Bloomberg Law
April 11, 2022, 9:15 AM

Google Location Data Tempts Police While Privacy Advocates Worry

Andrea Vittorio
Andrea Vittorio
Reporter

Location tracking data from Alphabet Inc. is a tempting way for law enforcement to seek out suspects in the vicinity of a crime, but a first-of-its-kind legal ruling could put a stop to police efforts to use it.

These so-called geofence warrants allow law enforcement to scour a crime scene for potential suspects, rather than acting on a hunch about a specific suspect and asking a judge for a warrant to search their home or belongings.

Geofence warrants rely on Google’s extensive records showing where a user’s mobile phone is located at a given time, offering a novel way to identify criminal suspects who might not otherwise be found. But allowing police to scrutinize movements by a pool of phones near a crime reveals other people’s whereabouts as part of the hunt for a suspect, posing a privacy concern.

“The places we go tell a lot about our lives,” said Hayley Tsukayama, a legislative activist for the nonprofit Electronic Frontier Foundation. “Having that information analyzed without cause, for most people swept up in these warrants, that’s a huge privacy violation.”

Bank Robbery Tests Law

Using a geofence warrant to find a bank robbery suspect violates the Fourth Amendment’s protections against unreasonable searches because police sifted through other people’s location histories in the process, without establishing legal justification for searching them alongside the suspect, a federal judge in Virginia decided in early March.

The judge still let evidence drawn from the location data search stand in this case, the first where a criminal defendant challenged the use of a such evidence in his indictment.
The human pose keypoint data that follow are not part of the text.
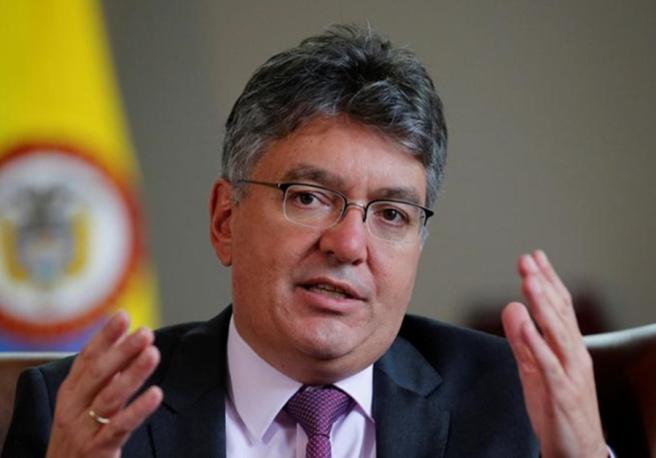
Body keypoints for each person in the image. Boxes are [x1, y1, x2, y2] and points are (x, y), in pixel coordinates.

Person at [2, 25, 608, 457]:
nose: (349, 245)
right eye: (310, 197)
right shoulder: (82, 414)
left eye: (391, 213)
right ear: (225, 220)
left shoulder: (512, 403)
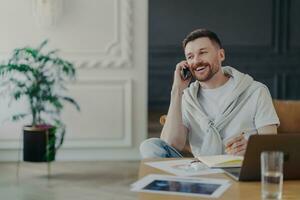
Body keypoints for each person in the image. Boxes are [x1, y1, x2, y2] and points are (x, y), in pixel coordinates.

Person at [140, 29, 279, 158]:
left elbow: (272, 143)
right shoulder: (188, 97)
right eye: (190, 56)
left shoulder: (255, 91)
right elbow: (171, 144)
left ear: (221, 55)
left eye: (203, 52)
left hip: (240, 167)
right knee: (150, 146)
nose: (196, 61)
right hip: (202, 170)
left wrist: (252, 148)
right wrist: (177, 90)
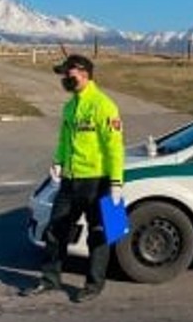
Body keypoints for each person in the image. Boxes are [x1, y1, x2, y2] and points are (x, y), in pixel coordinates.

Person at [22, 53, 124, 303]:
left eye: (68, 73)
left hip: (97, 181)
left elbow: (115, 147)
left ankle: (93, 285)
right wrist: (58, 162)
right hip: (70, 180)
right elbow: (64, 141)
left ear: (83, 73)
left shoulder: (103, 105)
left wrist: (116, 182)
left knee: (99, 235)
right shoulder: (70, 106)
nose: (65, 78)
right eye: (64, 74)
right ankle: (49, 279)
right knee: (57, 230)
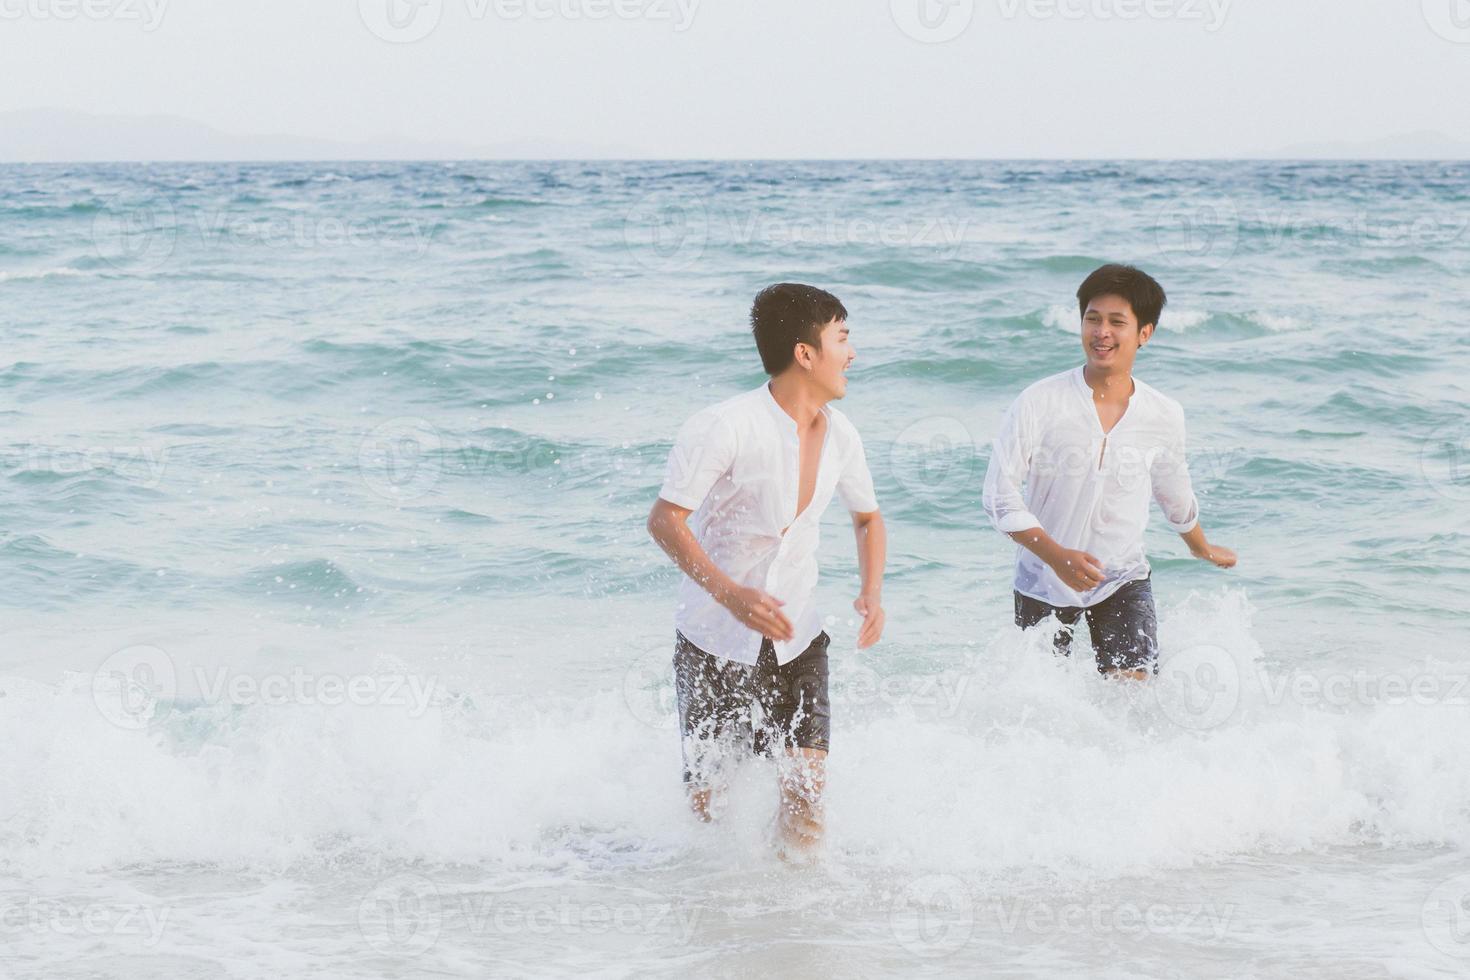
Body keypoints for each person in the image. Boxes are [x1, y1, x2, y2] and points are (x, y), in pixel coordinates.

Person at [646, 283, 886, 857]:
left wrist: (871, 592)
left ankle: (795, 924)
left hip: (798, 637)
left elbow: (868, 519)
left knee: (806, 791)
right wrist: (730, 594)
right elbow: (664, 520)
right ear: (806, 353)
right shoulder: (723, 425)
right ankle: (721, 916)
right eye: (842, 338)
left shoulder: (843, 435)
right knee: (710, 806)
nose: (852, 353)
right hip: (713, 639)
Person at [982, 263, 1236, 679]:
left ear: (1144, 333)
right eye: (1092, 319)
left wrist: (1199, 546)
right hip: (1043, 578)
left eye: (1117, 322)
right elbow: (998, 496)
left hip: (1123, 576)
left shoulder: (1163, 413)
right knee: (1041, 706)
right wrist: (1056, 556)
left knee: (1133, 699)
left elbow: (1174, 492)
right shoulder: (1039, 401)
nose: (1101, 332)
This part of the ruling relied on what’s known as the “good faith” exception to the Fourth Amendment’s warrant requirement, meaning law enforcement officers acted on what they thought was a valid warrant at the time.

A lawyer for Okello Chatrie, the man accused of robbing a bank near Richmond, Va., declined to comment on whether he would appeal the ruling.

The robbery ruling in the U.S. District Court for the Eastern District of Virginia could have implications for police departments as they increasingly seek to search Google’s location data, with many privacy advocates hoping that judges in other courts will follow its lead to deny issuing geofence warrants going forward.

The decision from U.S. District Judge Hannah Lauck also raises questions about whether legislatures should step in to set parameters around how, or even whether, law enforcement should use these warrants.

Future Warrants

Lawmakers in New York have proposed a bill to block police efforts to tap into Google’s trove of location information. The bill’s backers include the Surveillance Technology Oversight Project, a New York-based privacy advocacy group.

The project’s founder and executive director Albert Fox Cahn said he’s hopeful that the legislation, first introduced in 2020, will move forward and become a model for other states, now that the judge in the robbery case deemed this kind of location history search unconstitutional.

It remains to be seen if other judges will agree with Lauck’s reasoning, which hinged on the privacy impact for other people who unknowingly appear in the search for a suspect. The judge’s ruling found that police didn’t show what’s known as probable cause to search these other people.

“Even if this opinion does become effectively the law of the land if other courts follow suit, there would still be some room for police to meet the standards of probable cause to use this investigatory tactic,” said Jane Bambauer, a law professor at the University of Arizona who studies the social costs and benefits of big data. Geofence warrants “would be more limited” as a law enforcement tool, she added.

In the USA v. Chatrie case, law enforcement officers used mapping software to visualize location data from Google showing which devices were near the bank around the time of its robbery.

Decisions on whether to grant the warrants going forward could depend on the crime being investigated, Bambauer said. For a series of seemingly linked crimes, comparing phone location histories could reveal a suspect present across events.

A federal judge in Illinois granted law enforcement access to Google location data for an investigation into 10 fires in the Chicago area in 2019 that were believed to be connected. The judge decided that the request was narrow enough that it wouldn’t infringe on Fourth Amendment rights.

Rising Requests

State and local law enforcement are increasingly turning to Google data in search of suspects for robberies or other crimes, according to a report from the tech giant.

In the bank robbery case, Google submitted a legal brief urging the Virginia court to rule that law enforcement must obtain a warrant supported by probable cause to gain access to the company’s location history records.

“We are reviewing the court’s decision,” a Google spokesperson said of the Chatrie case. “We vigorously protect the privacy of our users, including by pushing back on overly broad requests, while supporting the important work of law enforcement.”

Google’s data is more precise than other location information that’s collected when a mobile phone pings nearby cell towers. The U.S. Supreme Court ruled in 2018 in Carpenter v. United States that a warrant is required for law enforcement officials to access cell tower location history.

Geofence warrants could work their way up to the nation’s top court next, if more criminal suspects challenge their use, according to John Seiver, of counsel at Davis Wright Tremaine LLP.

“If you’re a criminal, this is a good hint to them,” Seiver said. “Either don’t take your phone with you or turn it off.”